EPSRC Reference: EP/V048929/1
Title: Next Generation Enzymatic and Integrated Catalytic Approaches for Amide Synthesis
Principal Investigator: Micklefield, Professor J
Other Investigators:
Greaney, Professor M
Researcher Co-Investigators:
Project Partners:
Department: Chemistry
Organisation: University of Manchester, The
Scheme: Standard Research - NR1
Starts: 01 October 2021 Ends: 30 September 2023 Value (£): 202,200
EPSRC Research Topic Classifications:
Catalysis & Applied Catalysis
EPSRC Industrial Sector Classifications:
Pharmaceuticals and Biotechnology
Related Grants:
Panel History:  
Summary on Grant Application Form
New routes to pharmaceuticals and other advanced materials are urgently required for a sustainable future. In this project we aim to develop novel, more efficient and sustainable methods for constructing amide bonds, which are common in many leading pharmaceuticals, agrochemicals, polymers and other valuable materials. Typically, amides are constructed synthetically from carboxylic acids and amines using well established coupling reagents. Although this traditional approach is widely used, it is extremely wasteful, lacks selectivity and uses toxic reagents. Coupling of carboxylic acids and amines typically requires one equivalent or more of coupling reagents, creating considerable waste as well as problems in reaction purification. Protecting groups are often necessary to block other reactive functionality in the precursors, so multiple steps (protect-couple-deprotect) are usually required to generate a single amide bond, consuming further expensive and deleterious reagents. Racemization/epimerization is also a common problem when coupling chiral precursors. This loss of stereochemistry is problematic in the synthesis of drugs which need to be produced as single stereoisomers. Finally, traditional amide coupling reactions typically employ dipolar aprotic solvents or chlorinated solvents, which present further safety issues and increased costs associated with their disposal.

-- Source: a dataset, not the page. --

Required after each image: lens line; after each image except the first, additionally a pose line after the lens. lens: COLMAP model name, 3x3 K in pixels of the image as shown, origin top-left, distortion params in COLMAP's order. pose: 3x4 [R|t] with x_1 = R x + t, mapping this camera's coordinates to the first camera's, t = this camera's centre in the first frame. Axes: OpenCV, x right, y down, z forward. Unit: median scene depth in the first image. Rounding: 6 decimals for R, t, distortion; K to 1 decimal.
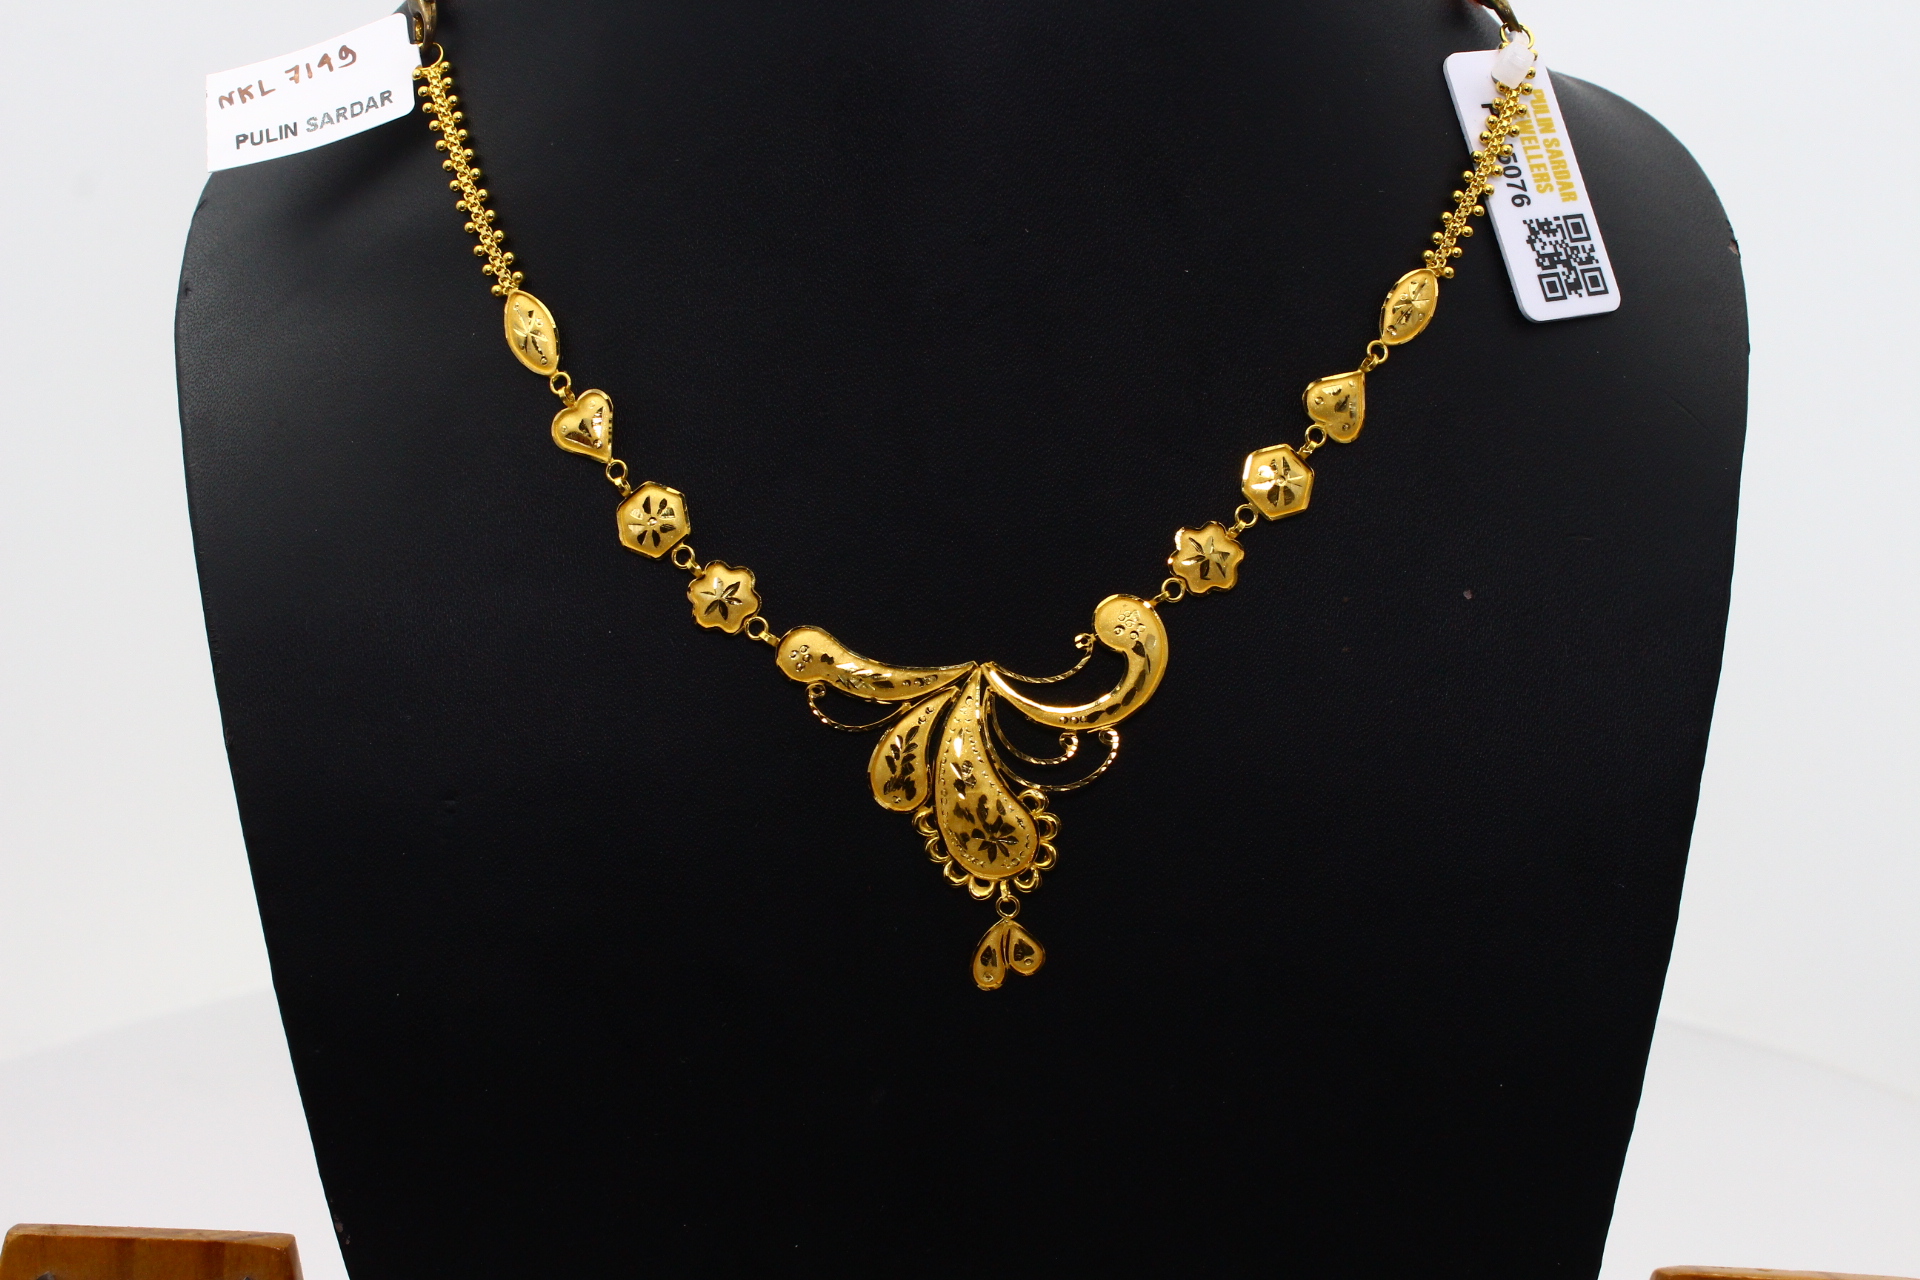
lens RADIAL K [[3098.2, 0, 965.2], [0, 3098.2, 638.6], [0, 0, 1]] dist [0.034738, 0.000000]
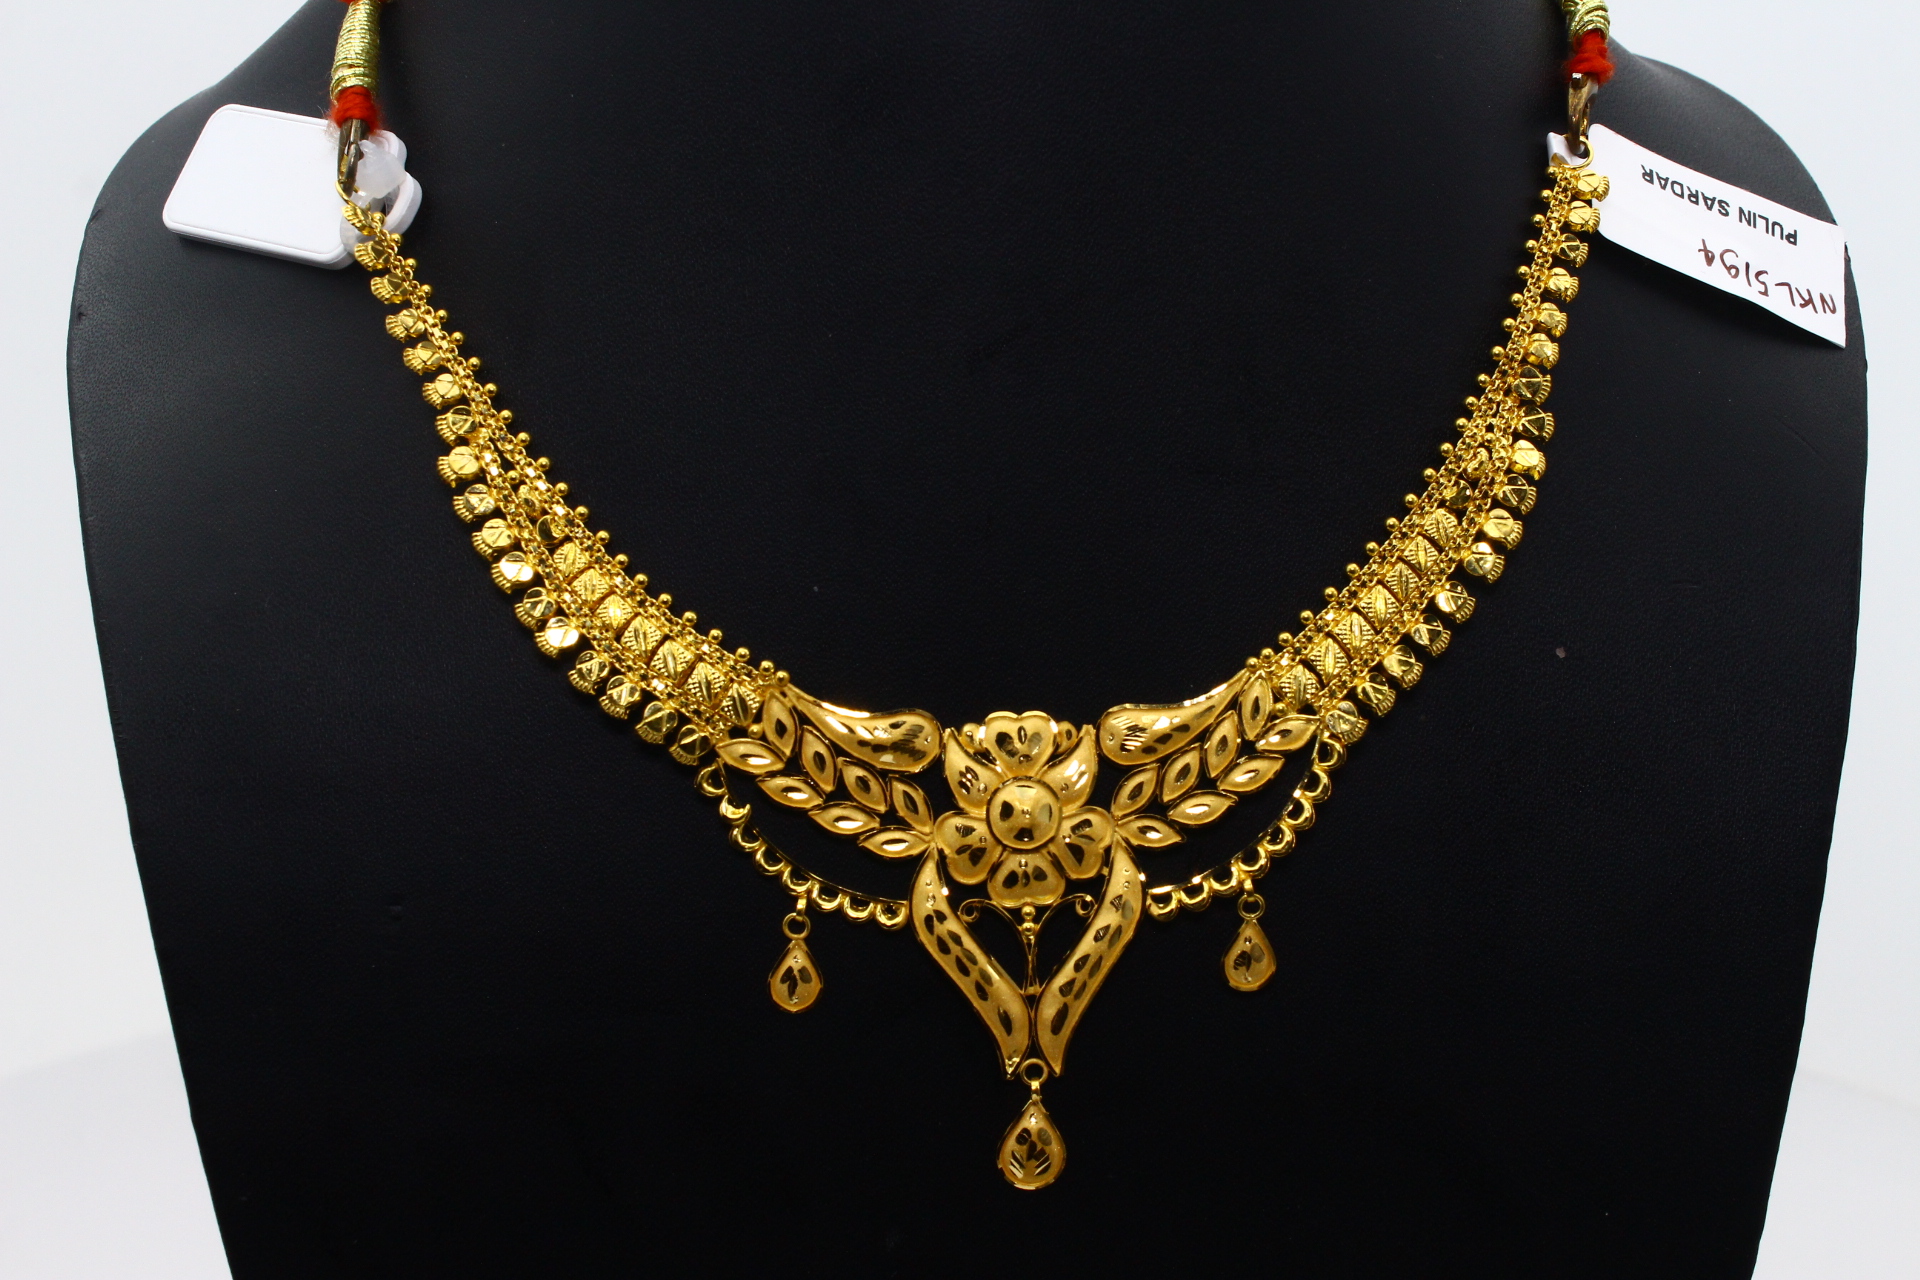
lens RADIAL K [[3180.5, 0, 962.3], [0, 3180.5, 637.6], [0, 0, 1]] dist [0.039624, 0.000000]
pose [[0.999585, -0.011883, 0.026240, -0.030204], [0.011798, 0.999925, 0.003388, -0.023478], [-0.026279, -0.003077, 0.999650, 0.106898]]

In this project we aim to use a biotechnology-based approach to deliver amides in a more efficient and environmentally sustainable manner. To achieve this, we will explore two complementary methods for producing amides. First, we aim to engineer natures catalysts (enzymes) to create new enzyme variants (mutants) that can couple a wide range of acid and amine substrates. In addition, we plan to combine enzymes with transition metal catalyst to create new integrated catalytic approaches to amides. By combining the best of enzymatic and chemocatalysis, we aim to open new transformations and routes to valuable amides that would be inaccessible using existing methods. Nature has created a number of ways to couple acids and amines to make amide bonds with the most common methods relying on a molecule called ATP to activate the carboxylic acid group facilitating attack of the amine substrate. Such enzymes are called amide ligases and they possess binding sites for both the carboxylic acid and amine substrates. Normally the amide ligases nature provides have narrow substrate scope. We propose engineering both binding sites of the ligase enzymes to create new mutant enzymes that can couple a much wider range of substrates. The new enzymes will work in water, require no additional expensive or toxic reagents and can therefore be utilised for the more environmentally and cost-effective synthesis of valuable amides required for production of pharmaceuticals and other important molecules. In addition to amide ligases enzymes, we will also explore the utility of a different class of enzyme, the nitrile hydratases (NHase), for amide synthesis. NHase add water to nitriles (molecules with -CN groups) producing to primary amides (-CONH2). To broaden the scope of NHase we aim to combine these enzymes with a transition metal catalyst that can install a functional group on the primary amide to create more diverse secondary amides (-CONHR) which are typically found in pharmaceuticals etc. Normally combining enzymes with metal catalysts is problematic as the two catalysts are incompatible. For example, metals can bind to enzymes and deactivate the catalysts. To overcome this problem, we have devised a range of methods for compartmentalising enzymes and metal catalysts, in such a way that the two can be combine in a single (one-pot) reaction. This can also provide more direct routes to amides from alternative feedstocks (precursors).